I panicked and a shudder ran through my body. I felt a cushioned substance beneath me and despite the compulsive shivers, which rippled through me, the atmosphere around me was warm and comforting. I was home.
I sat up in bed and stared around the darkened room. The house was quiet. The former terrorizing shadows all had explainable sources. The minions of the dark had vanished, though they were never perceptible to the naked eye to begin with.
I was safe, home, back in the mortal world, the land of reality and light. No longer trapped in a chess game, nothing but a pawn moved around the board for someone else’s pleasure.

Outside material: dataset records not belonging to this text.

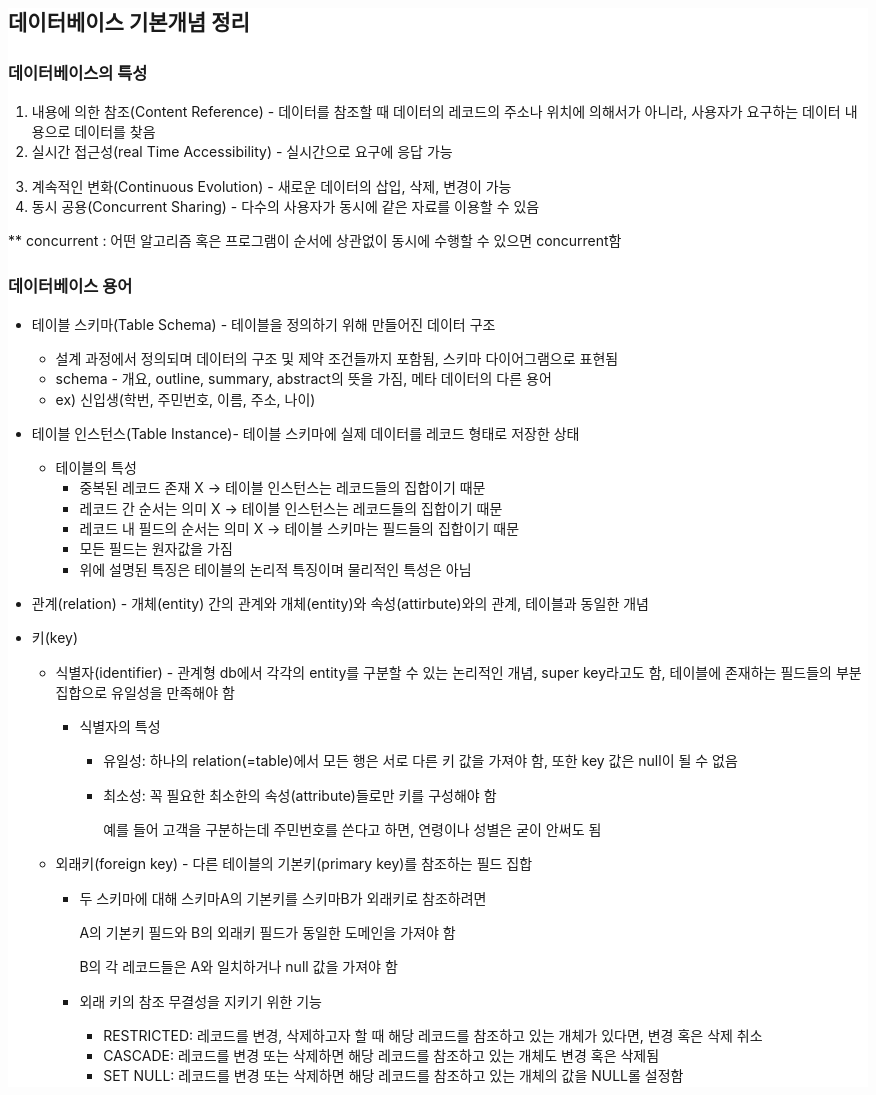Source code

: 

## 데이터베이스 기본개념 정리



### 데이터베이스의 특성

1) 내용에 의한 참조(Content Reference) - 데이터를 참조할 때 데이터의 레코드의 주소나 위치에 의해서가 아니라, 사용자가 요구하는 데이터 내용으로 데이터를 찾음
2) 실시간 접근성(real Time Accessibility) - 실시간으로 요구에 응답 가능

3. 계속적인 변화(Continuous Evolution) - 새로운 데이터의 삽입, 삭제, 변경이 가능
4. 동시 공용(Concurrent Sharing) - 다수의 사용자가 동시에 같은 자료를 이용할 수 있음

** concurrent : 어떤 알고리즘 혹은 프로그램이 순서에 상관없이 동시에 수행할 수 있으면 concurrent함



### 데이터베이스 용어

* 테이블 스키마(Table Schema) - 테이블을 정의하기 위해 만들어진 데이터 구조

  * 설계 과정에서 정의되며 데이터의 구조 및 제약 조건들까지 포함됨, 스키마 다이어그램으로 표현됨
  * schema - 개요, outline, summary, abstract의 뜻을 가짐, 메타 데이터의 다른 용어
  * ex) 신입생(학번, 주민번호, 이름, 주소, 나이)

* 테이블 인스턴스(Table Instance)- 테이블 스키마에 실제 데이터를 레코드 형태로 저장한 상태

  * 테이블의 특성
    * 중복된 레코드 존재 X -> 테이블 인스턴스는 레코드들의 집합이기 때문
    * 레코드 간 순서는 의미 X -> 테이블 인스턴스는 레코드들의 집합이기 때문
    * 레코드 내 필드의 순서는 의미 X -> 테이블 스키마는 필드들의 집합이기 때문
    * 모든 필드는 원자값을 가짐
    * 위에 설명된 특징은 테이블의 논리적 특징이며 물리적인 특성은 아님

* 관계(relation) - 개체(entity) 간의 관계와 개체(entity)와 속성(attirbute)와의 관계, 테이블과 동일한 개념 

* 키(key)
  * 식별자(identifier) - 관계형 db에서 각각의 entity를 구분할 수 있는 논리적인 개념, super key라고도 함, 테이블에 존재하는 필드들의 부분집합으로 유일성을 만족해야 함

    - 식별자의 특성

      - 유일성: 하나의 relation(=table)에서 모든 행은 서로 다른 키 값을 가져야 함, 또한 key 값은 null이 될 수 없음

      - 최소성: 꼭 필요한 최소한의 속성(attribute)들로만 키를 구성해야 함

        예를 들어 고객을 구분하는데 주민번호를 쓴다고 하면, 연령이나 성별은 굳이 안써도 됨

  * 외래키(foreign key) - 다른 테이블의 기본키(primary key)를 참조하는 필드 집합

    * 두 스키마에 대해 스키마A의 기본키를 스키마B가 외래키로 참조하려면

      A의 기본키 필드와 B의 외래키 필드가 동일한 도메인을 가져야 함

      B의 각 레코드들은 A와 일치하거나 null 값을 가져야 함

    * 외래 키의 참조 무결성을 지키기 위한 기능
      * RESTRICTED: 레코드를 변경, 삭제하고자 할 때 해당 레코드를 참조하고 있는 개체가 있다면, 변경 혹은 삭제 취소
      * CASCADE: 레코드를 변경 또는 삭제하면 해당 레코드를 참조하고 있는 개체도 변경 혹은 삭제됨
      * SET NULL: 레코드를 변경 또는 삭제하면 해당 레코드를 참조하고 있는 개체의 값을 NULL롤 설정함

I escaped the nightmare drones and their masters.
I turned and looked down at my lad’s peaceful face, safe and unharmed. My husband’s strong still form slumbered on the other side of the sheets.
It was all a dream after all.
Then a dull throb of pain sprang to life and I turned my attention from my bairn. I stared down at my right bicep and saw the blood encrusted arrow slit.
The nightmare was real.
A tornado of thoughts swirled through my head. Could granny’s tales have been true? Were the pagan gods of old, real? If so, why me? What was so special about me?
Exhaustion hit me then like a brick wall and with the puzzle still in mind, I pulled the comforter up high over my wounded shoulder and nuzzled back down onto my pillows. I wrapped my arms around my sleeping lad. My love for him had called me home, back from the brink of oblivion. But the fight was far from over.
As I closed my eyes, I thought of all I had been through and whispered into the approaching dawn’s light, “Thank you, Caer Ibormeith.” Then fell into a restful sleep.